(Source document Opens)

A solenoid of length 60 cm has 10,000 loops, each of radius 10 cm and is connect
ID: 1471279 • Letter: A
Question
A solenoid of length 60 cm has 10,000 loops, each of radius 10 cm and is connected to a battery that delivers a 5A current at some time t. If the solenoid is placed perpendicular to the page, the current is seen to be counter clockwise. A smaller loop or radius 2.5 and resistance 5 m ohms is placed in the solenoid with its plane parallel to the solenoid's loops.
A) assuming the loop stays fully inside the solenoid and the current in the solenoid is constant, which actions induce a current in the loop?
*moving the loop along the solenoid's axis (perpendicular to the page)
*moving the loop in the plane of the page
*rotating the loop about one of its diameters
rotating the loop about solenoids axis
B) for this question, assume the loop is back at the center of the solenoid, with its plane forming a 10 degree angle with the plane of the page. You change the current in the solenoid and observe that there is a 3mA current with a counter clockwise direction induced in the loop. Was the current in the solenoid increased or decreased? At what raite was it changed?

(Source document Closes)
(Excerpted data Opens)

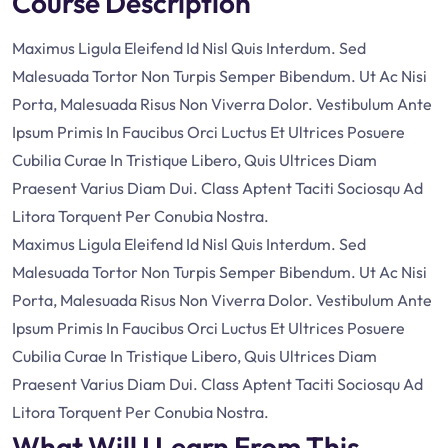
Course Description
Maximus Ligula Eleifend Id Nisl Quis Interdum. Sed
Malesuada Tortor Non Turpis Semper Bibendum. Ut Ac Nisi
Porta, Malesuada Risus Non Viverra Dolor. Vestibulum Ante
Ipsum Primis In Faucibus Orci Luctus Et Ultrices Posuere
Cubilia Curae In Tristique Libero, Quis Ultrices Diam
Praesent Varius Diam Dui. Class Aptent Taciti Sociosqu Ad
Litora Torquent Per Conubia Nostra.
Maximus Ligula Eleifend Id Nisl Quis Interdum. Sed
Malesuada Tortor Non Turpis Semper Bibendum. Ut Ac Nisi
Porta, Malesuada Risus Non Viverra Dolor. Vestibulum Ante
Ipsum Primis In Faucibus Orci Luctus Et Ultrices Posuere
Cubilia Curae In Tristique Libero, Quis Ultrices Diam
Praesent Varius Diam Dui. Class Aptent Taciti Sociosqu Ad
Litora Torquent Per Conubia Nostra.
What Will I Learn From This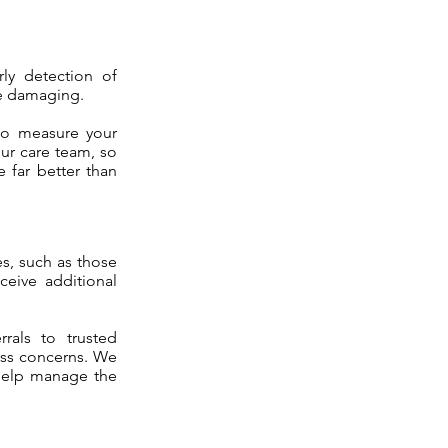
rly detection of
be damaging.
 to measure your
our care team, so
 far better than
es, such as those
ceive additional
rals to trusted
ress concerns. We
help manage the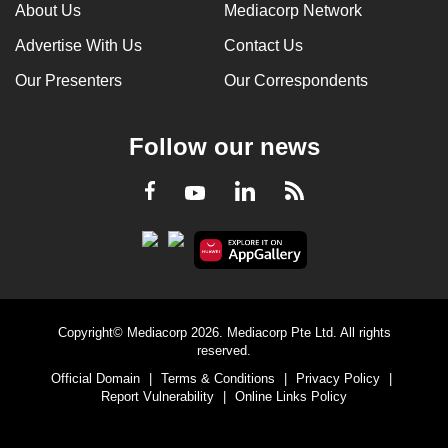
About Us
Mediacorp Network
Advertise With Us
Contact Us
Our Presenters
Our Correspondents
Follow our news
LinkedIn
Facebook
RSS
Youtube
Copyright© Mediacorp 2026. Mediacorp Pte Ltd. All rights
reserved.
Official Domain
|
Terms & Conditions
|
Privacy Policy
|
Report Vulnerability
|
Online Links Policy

(Excerpted data Closes)
(Excerpted data Opens)

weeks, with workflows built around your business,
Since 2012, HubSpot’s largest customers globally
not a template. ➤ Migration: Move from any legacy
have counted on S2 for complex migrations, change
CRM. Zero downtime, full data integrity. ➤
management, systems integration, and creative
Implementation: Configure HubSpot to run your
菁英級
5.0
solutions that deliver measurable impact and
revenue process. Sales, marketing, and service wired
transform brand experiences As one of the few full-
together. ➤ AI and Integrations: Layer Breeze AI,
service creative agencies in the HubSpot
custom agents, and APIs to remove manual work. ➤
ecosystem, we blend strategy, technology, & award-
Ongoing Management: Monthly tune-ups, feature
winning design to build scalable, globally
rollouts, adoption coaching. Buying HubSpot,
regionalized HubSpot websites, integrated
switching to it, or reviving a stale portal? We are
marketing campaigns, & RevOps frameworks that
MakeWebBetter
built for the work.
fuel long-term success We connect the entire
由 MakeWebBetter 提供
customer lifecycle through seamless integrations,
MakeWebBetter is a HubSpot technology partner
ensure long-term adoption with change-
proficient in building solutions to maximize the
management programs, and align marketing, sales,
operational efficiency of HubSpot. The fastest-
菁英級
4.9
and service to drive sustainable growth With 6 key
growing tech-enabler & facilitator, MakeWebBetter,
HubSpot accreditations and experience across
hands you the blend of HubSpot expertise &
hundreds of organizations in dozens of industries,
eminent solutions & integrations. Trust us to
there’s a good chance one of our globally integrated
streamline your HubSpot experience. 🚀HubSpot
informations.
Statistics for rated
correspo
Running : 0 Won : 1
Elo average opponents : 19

(Excerpted data Closes)

- _Required actions_
1. Answer these from the solenoid problem:
(a) How many loops does the solenoid have?
(b) What resistance is given for the smaller loop?
(c) In part B, what current is observed in the loop, and in which direction?
2. In the solenoid problem, turn the paragraph beginning "B) for this question, assume the loop is back" into a short bulleted list that keeps its main facts.
3. Pick up the solenoid problem after its last sentence and carry it on.

- _Exercise results_
1.
(a) 10,000 loops
(b) 5 m ohms
(c) A 3 mA current, counterclockwise

2.
- The loop is back at the center of the solenoid, with its plane at a 10 degree angle to the plane of the page.
- The current in the solenoid is changed, and a 3 mA counterclockwise current is induced in the loop.
- Asked: whether the solenoid current was increased or decreased, and at what rate it was changed.

3.
Explanation / Answer
A) rotating the loop about one of its diameters
beacsue in this only case magnetic flux through the loop changes and induced current floes in the loop.
B) The current in the solenoid decreased.
N = 10000 loops
L = 60 cm = 0.6 m
cross sectional area of loop, A = pi*r^2
= pi*0.025^2
= 1.96*10^-3 m^2
magnetic field produced by solenoid, B = mue*N*I/L
induced emf in the loop = induced current*R
= 3*10^-3*5*10^-3
= 15*10^-6 volts
induced emf = A*cos(theta)*dB/dt
induced emf = A*cos(theta)(mue*N/L)*dI/dt
==> dI/dt = induced emf*L/(A*cos(theta)*mue*N)
= 15*10^-6*0.6/(1.96*10^-3*cos(10)*4*pi*10^-7*10000)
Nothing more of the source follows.